The race to scale up among Bermuda-based reinsurers is set to continue. While the business rationale underpinning the tactic is clear, delivery is not always straightforward. Bermuda:Re+ILS plots the path to successful company integration.
The global broker has analysed data from the past 20 years to show a correlation between softening market conditions and increased M&A activity. This, coupled with the flow of alternative third party capital into the reinsurance market has driven down prices and accelerated the onset of mergers.
Barring any market upheaval or major insured loss catastrophe, M&A activity will only accelerate.
“With these dynamics in place, absent a market catalyst or a macro-environment event, we can reasonably expect continued proliferation of M&A activity,” the report concludes.
DLA Piper partner Bill Marcoux agrees that M&A activity in the reinsurance sector is set to continue as there are simply too many players.
“There are too many in absolute numbers and a number that are doing too few things, so there is going to be a natural consolidation, whether it’s been for scale or other reasons,” he says.

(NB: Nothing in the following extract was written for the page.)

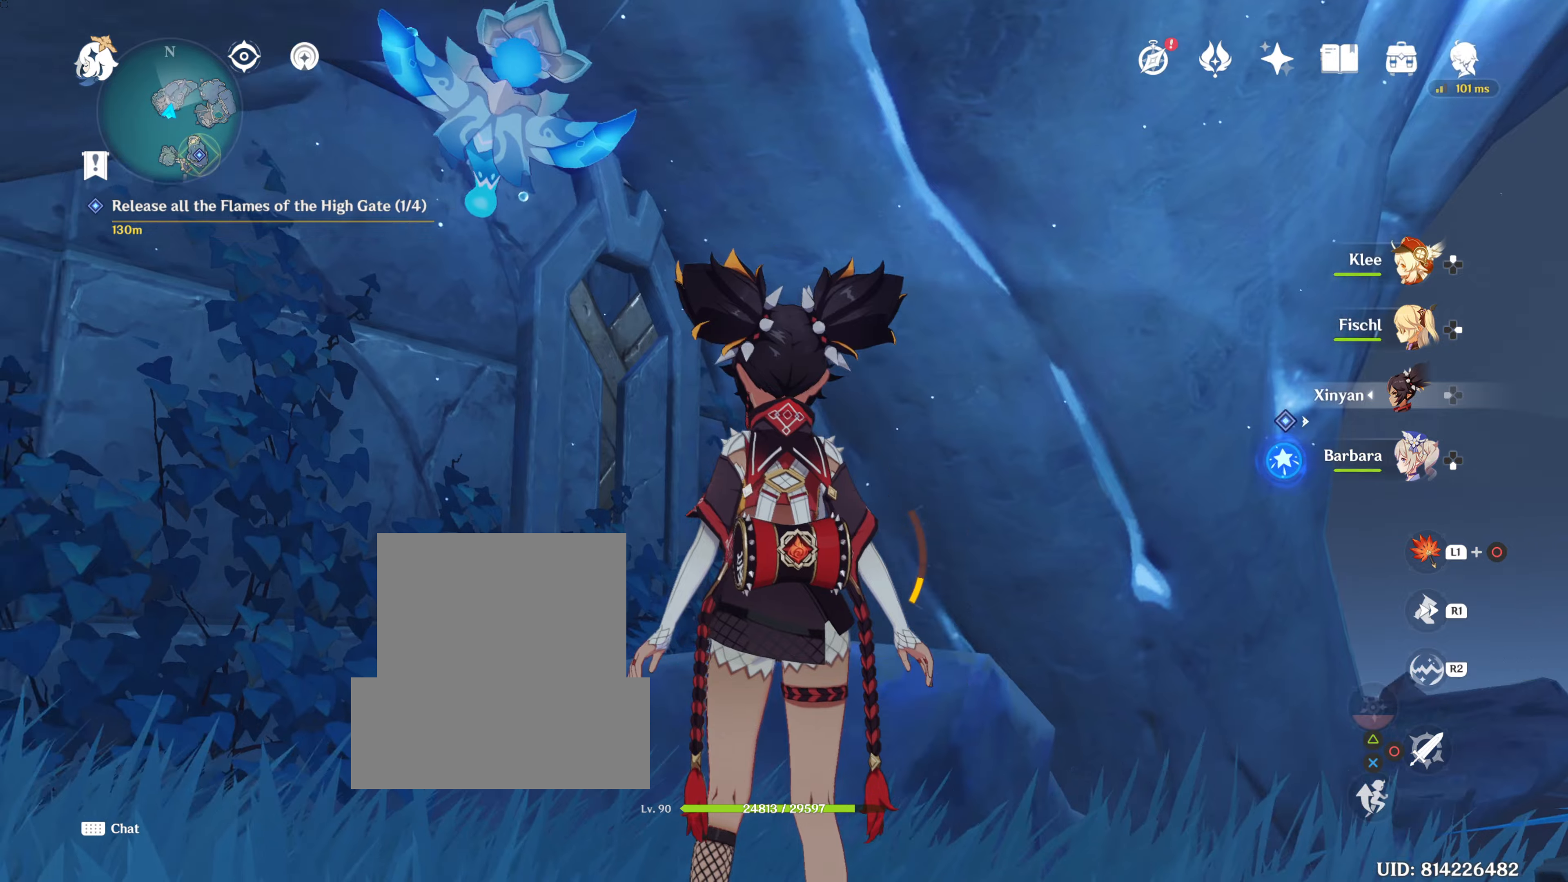
{"buttons": [], "left_stick": "center", "right_stick": "center", "events": [[468, "right_stick", "center"]]}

However, few major company integrations run as smoothly as originally envisaged.
Joining two entities into one is exceptionally difficult: corporate cultures clash, turf wars damage morale and profits, IT systems never seem to work properly together, key employees leave, customers are alienated—the collateral damage can be widespread.
The merger deal-doers are understandably eager to talk up the numerous benefits involved. But since they rarely handle post-deal integration, these promises can be difficult to keep.
A stressful, prolonged amalgamation of the two organisations can have an impact much more pronounced than simply dealing with boardroom tensions. It can ultimately have a bearing on the share price and ultimately the bottom line.
It’s crucial therefore that the integration process is as seamless as possible, and the first consideration should be for the staff.
The possible impact of any merger on staff morale can be immense. The fear of uncertainty and change is difficult to deal with. Many, if not most, employees regard the thought of merger as an excuse for mangers to sack staff—‘downsizing’ in the business parlance.
Even if they retain a position within the organisation they don’t know if they will have the same job, whether they will be reporting to the same manger or if the team they work with will be dissolved and subsumed into a new identity containing new members of staff and operating in a different culture.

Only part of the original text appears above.